Sure, but not everyone will see two candidates to be clones.   Some
people see A/B the same, approve both.  Others see A and B as largely
similar but randomly prefer one or the other (perhaps they just want
to have a favorite), dishonestly underrate their less preferred
alternative in the hopes of helping their (slightly) preferred
candidate win.. votes end up split and C wins.

> Back to
> reality, though, it could be that people are voting strategically, or
> it could be that they just don't understand what they're doing.

It's very true.

> If
> the latter, this could happen with the Schulze method as well.  People
> might rank one candidate "1" and leave all the rest blank.  There
> wouldn't be a strategic reason to do this (would there?), but it still
> might happen.

I'd love to see stats on that.

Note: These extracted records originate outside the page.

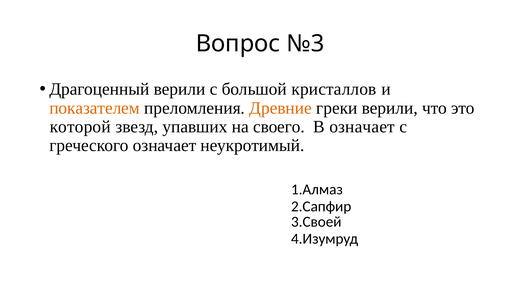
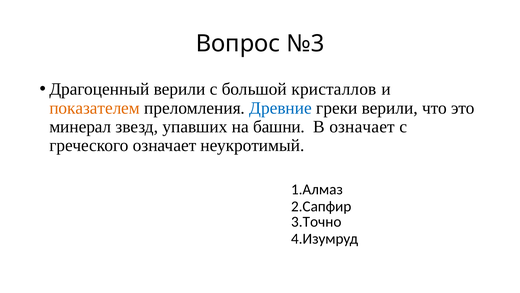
Древние colour: orange -> blue
которой: которой -> минерал
своего: своего -> башни
3.Своей: 3.Своей -> 3.Точно
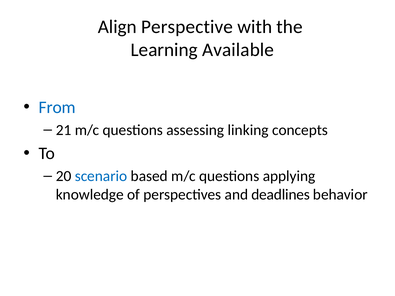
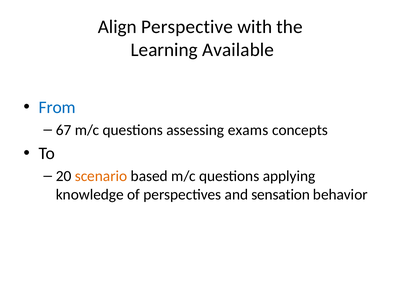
21: 21 -> 67
linking: linking -> exams
scenario colour: blue -> orange
deadlines: deadlines -> sensation
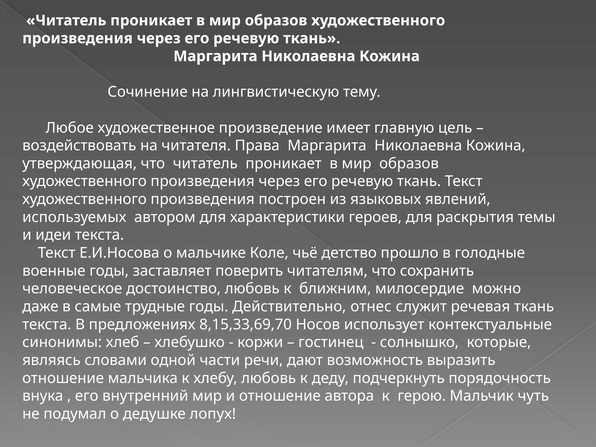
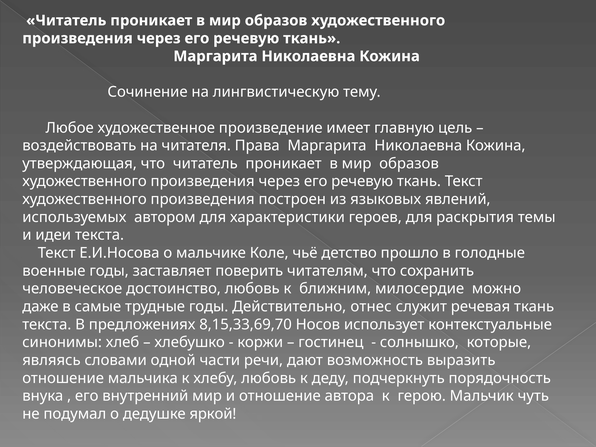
лопух: лопух -> яркой
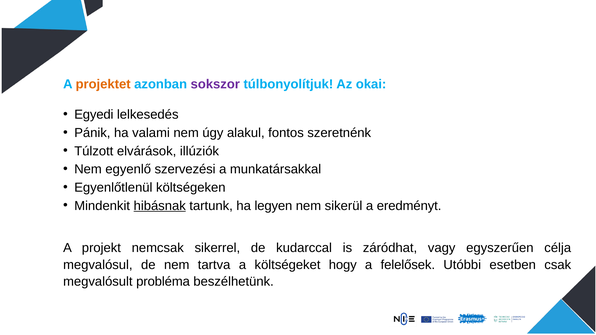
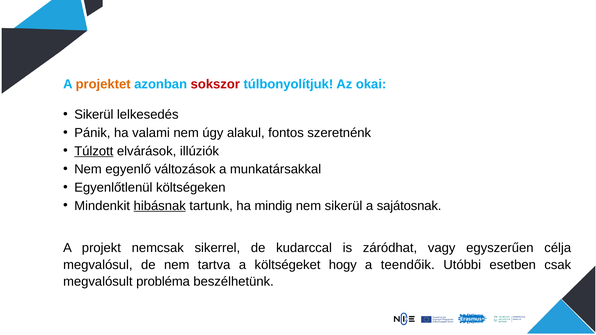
sokszor colour: purple -> red
Egyedi at (94, 115): Egyedi -> Sikerül
Túlzott underline: none -> present
szervezési: szervezési -> változások
legyen: legyen -> mindig
eredményt: eredményt -> sajátosnak
felelősek: felelősek -> teendőik
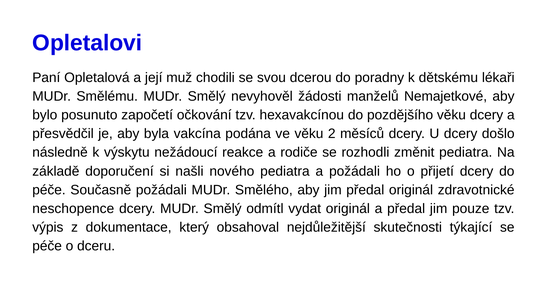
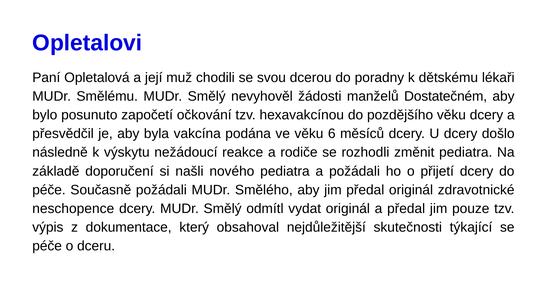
Nemajetkové: Nemajetkové -> Dostatečném
2: 2 -> 6
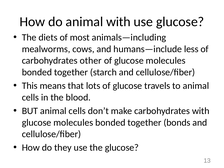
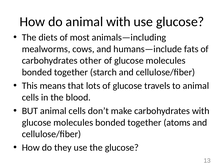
less: less -> fats
bonds: bonds -> atoms
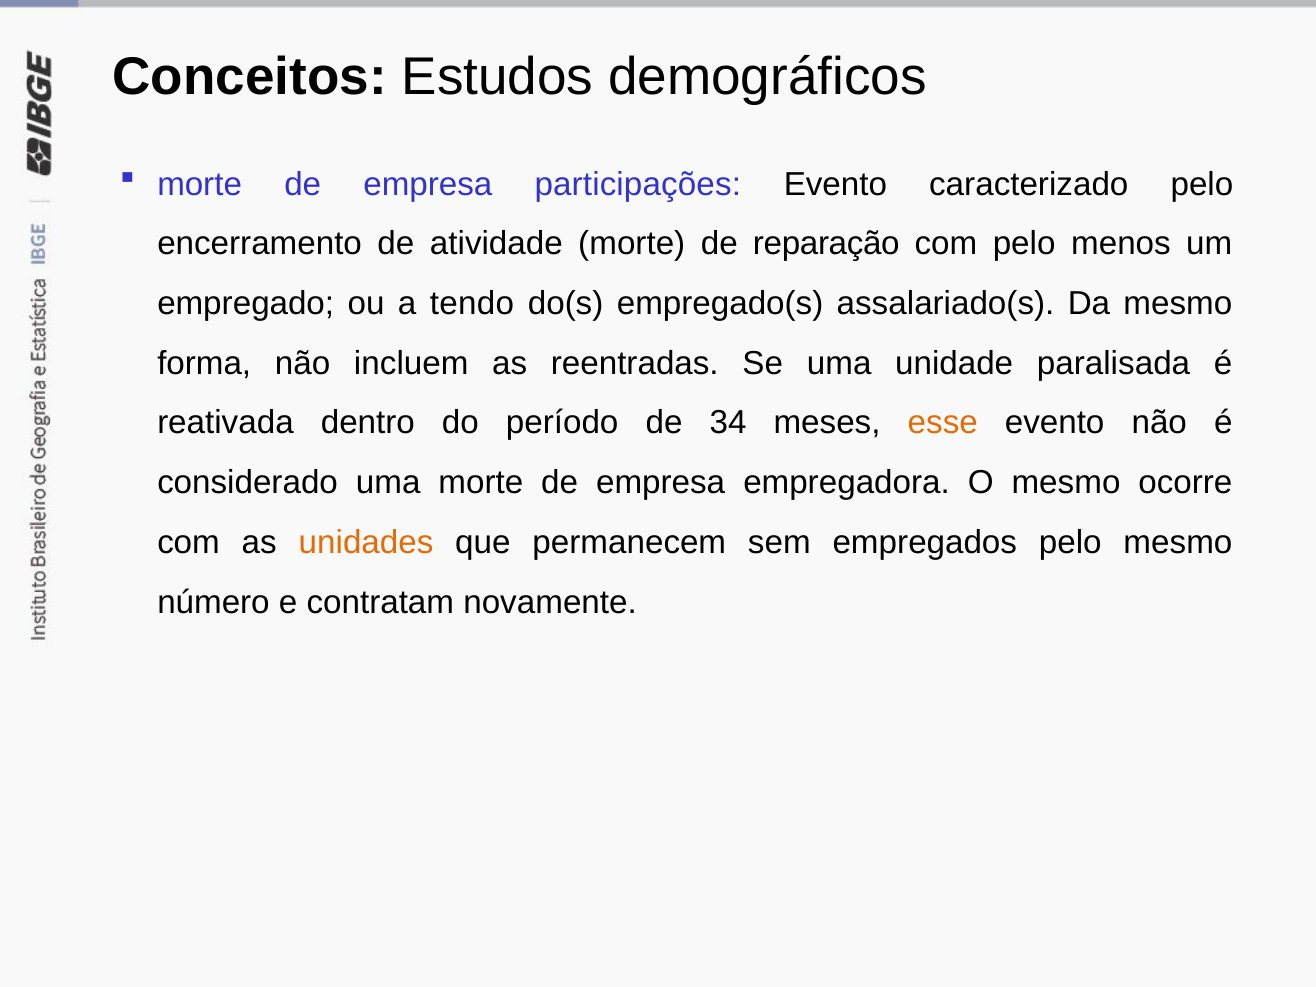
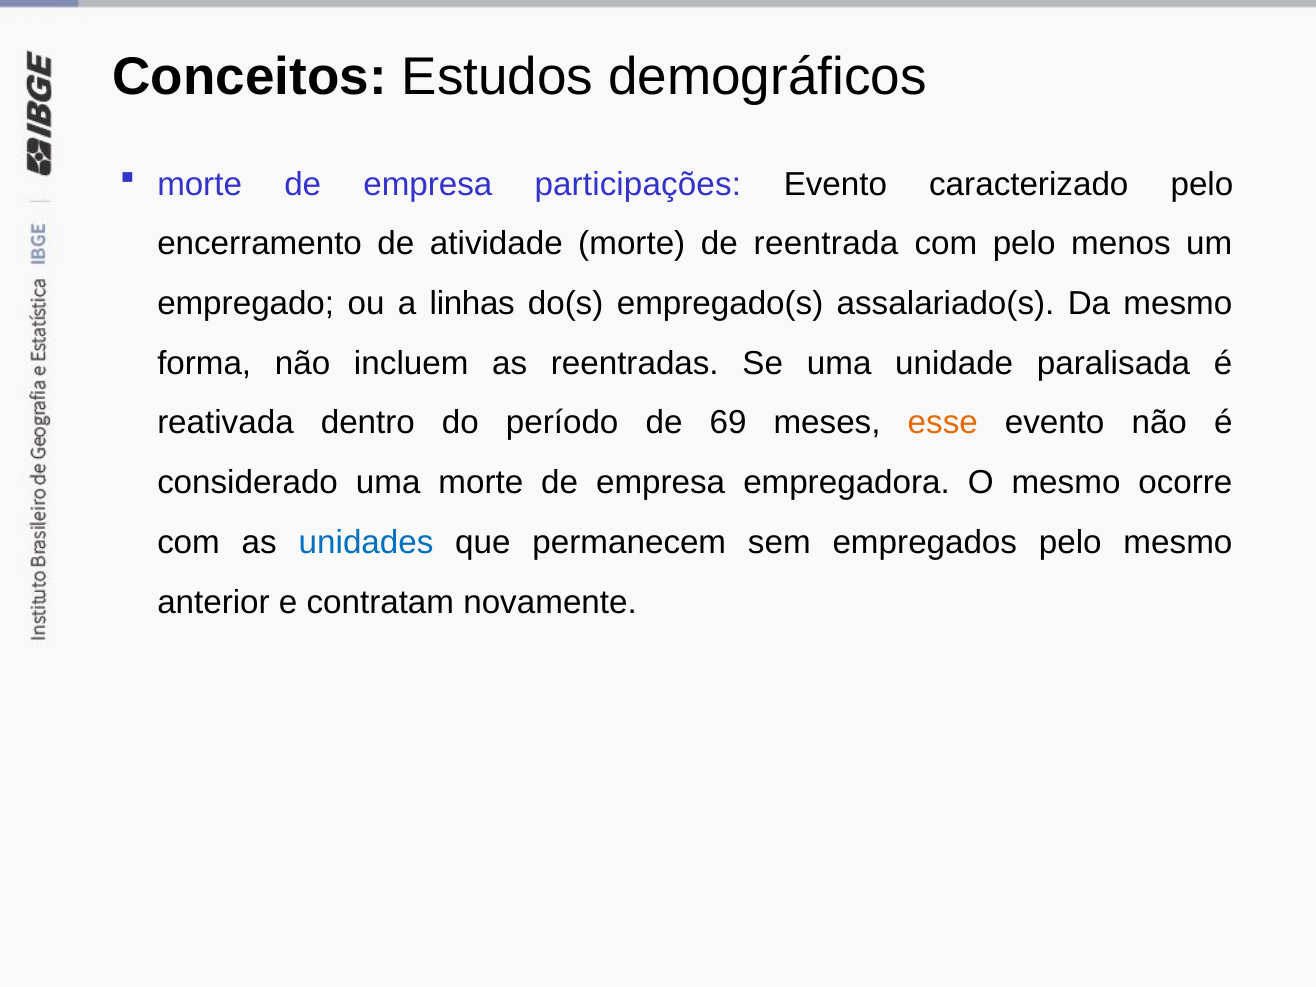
reparação: reparação -> reentrada
tendo: tendo -> linhas
34: 34 -> 69
unidades colour: orange -> blue
número: número -> anterior
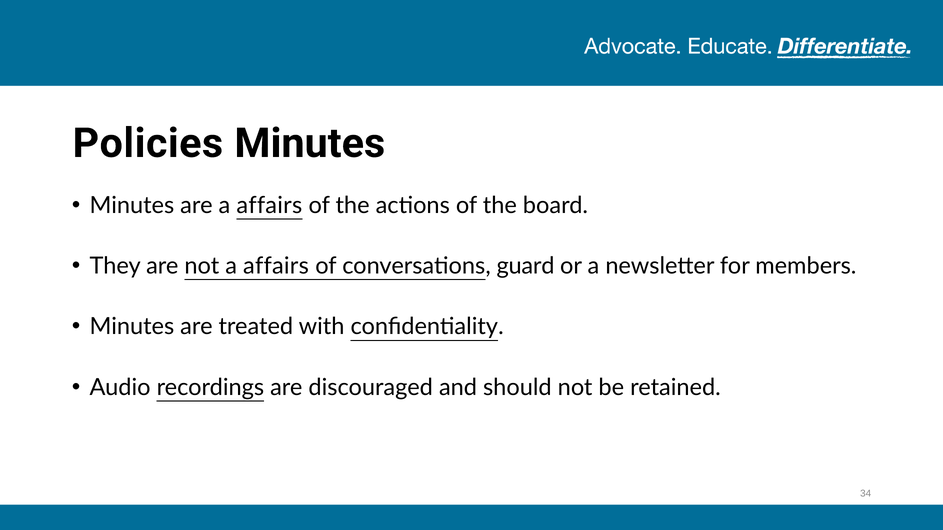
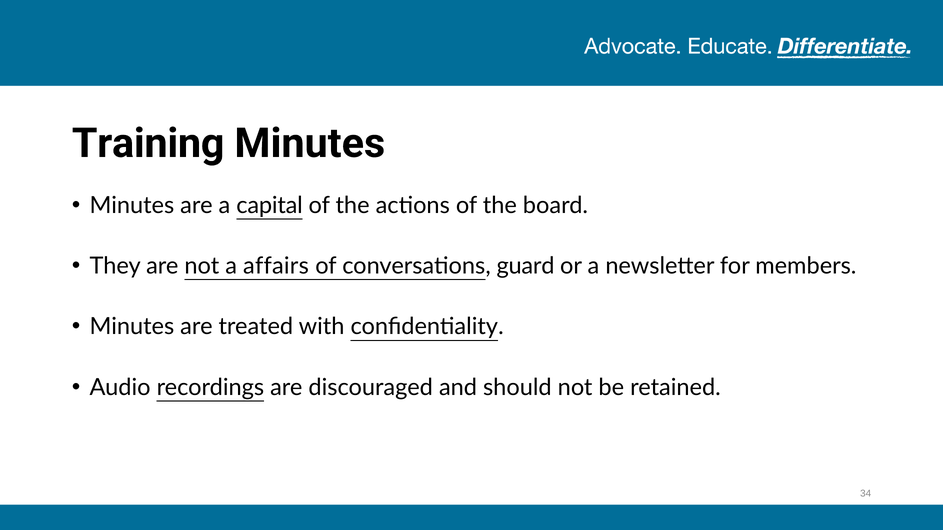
Policies: Policies -> Training
are a affairs: affairs -> capital
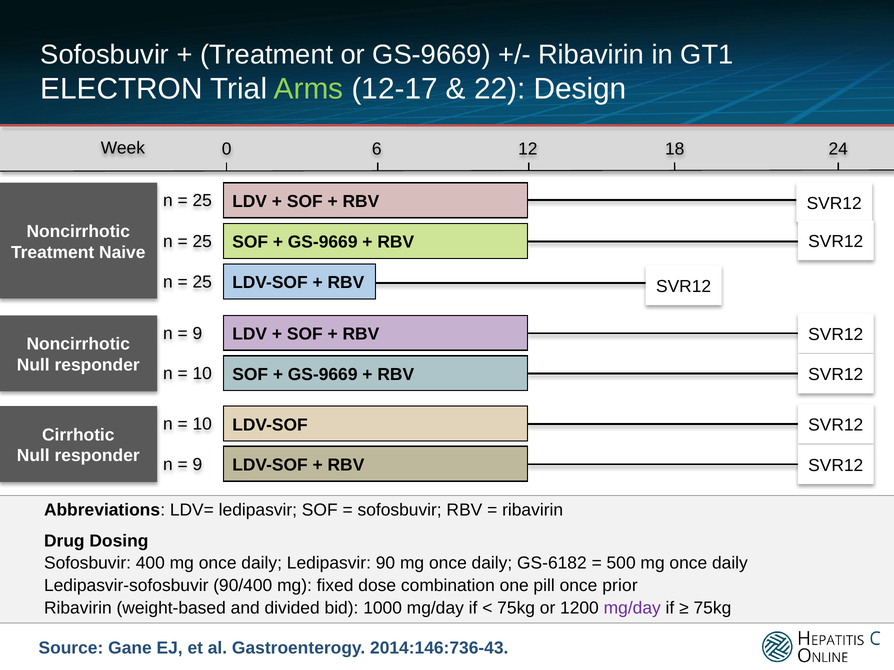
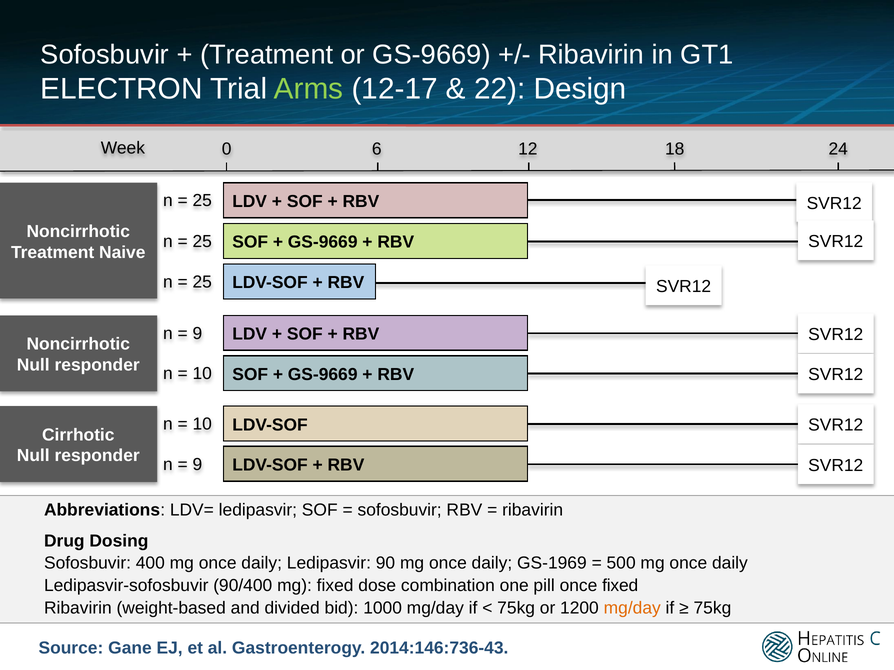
GS-6182: GS-6182 -> GS-1969
once prior: prior -> fixed
mg/day at (632, 608) colour: purple -> orange
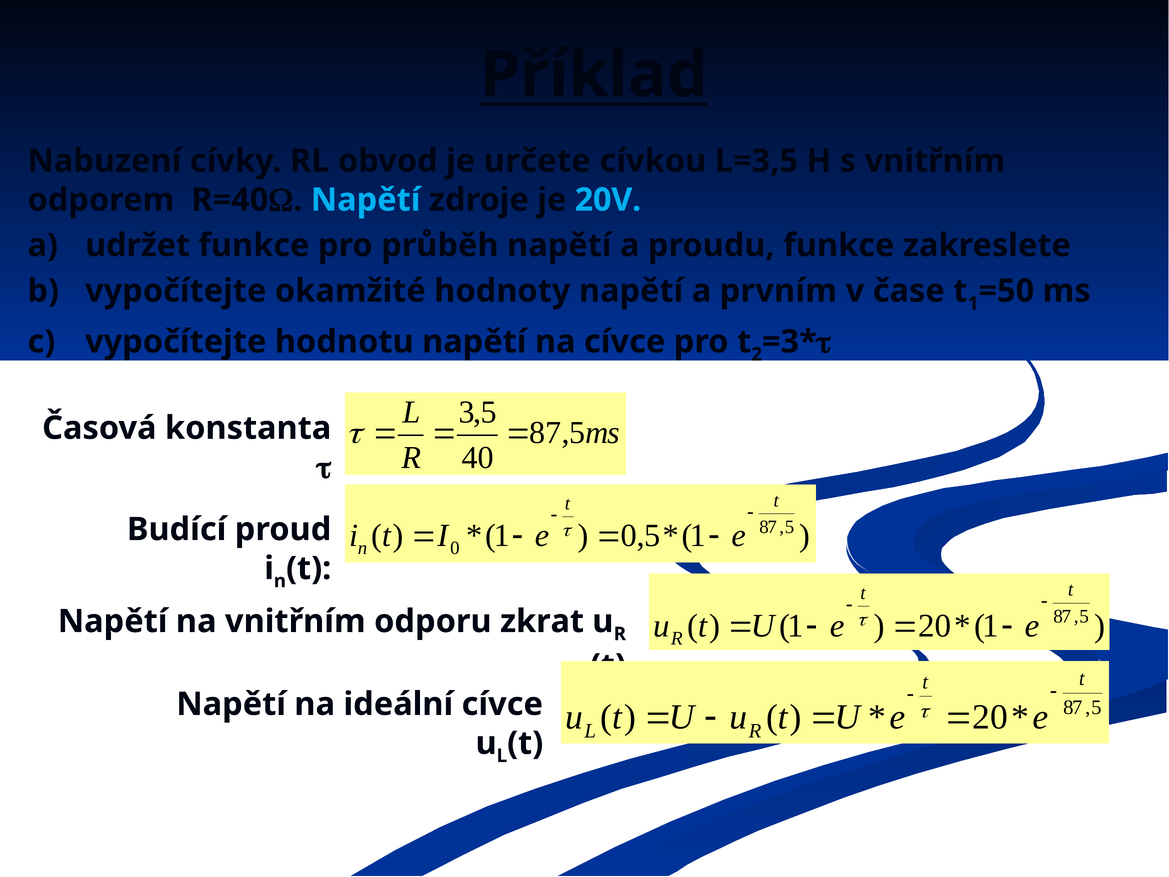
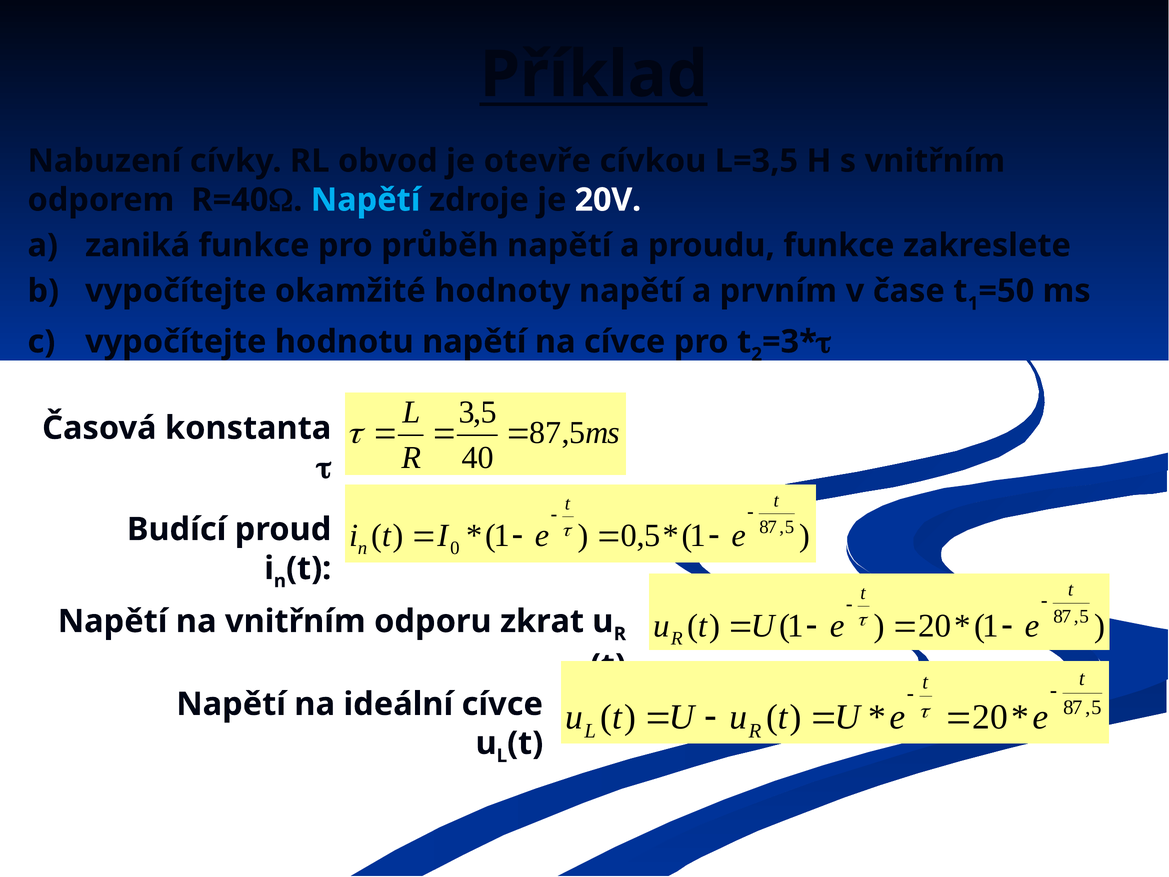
určete: určete -> otevře
20V colour: light blue -> white
udržet: udržet -> zaniká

My bet is that a many will rank only a
few,  because of lacking patience, or a belief that they are helping
their primary choices win like on an  approval vote. ::shrugs::

One improvement might be to force people to rank all the candidates
(not uniquely rank, just rank).  I'm sure some would give up voting if
they couldn't just put a "1" next to their favorite, but would biasing
the election towards the choices of people who are more patient be all
that bad? ;)

> I'm interested in whether or not we'll even know if this happened.
> How much data are we going to be given about the votes?

In the past information on how many were approved was released.   I
don't see why the complete decrypted ballots (which contain no
personal information) couldn't be released.  Especially since we'll
have ranked data it would be interesting to see how different counting
systems (IRV, approval of  all ranked, approval of all 1s, etc) might
have influenced the results... and it's pretty normal for the
anonymous ballots in an election to be not treated as secret.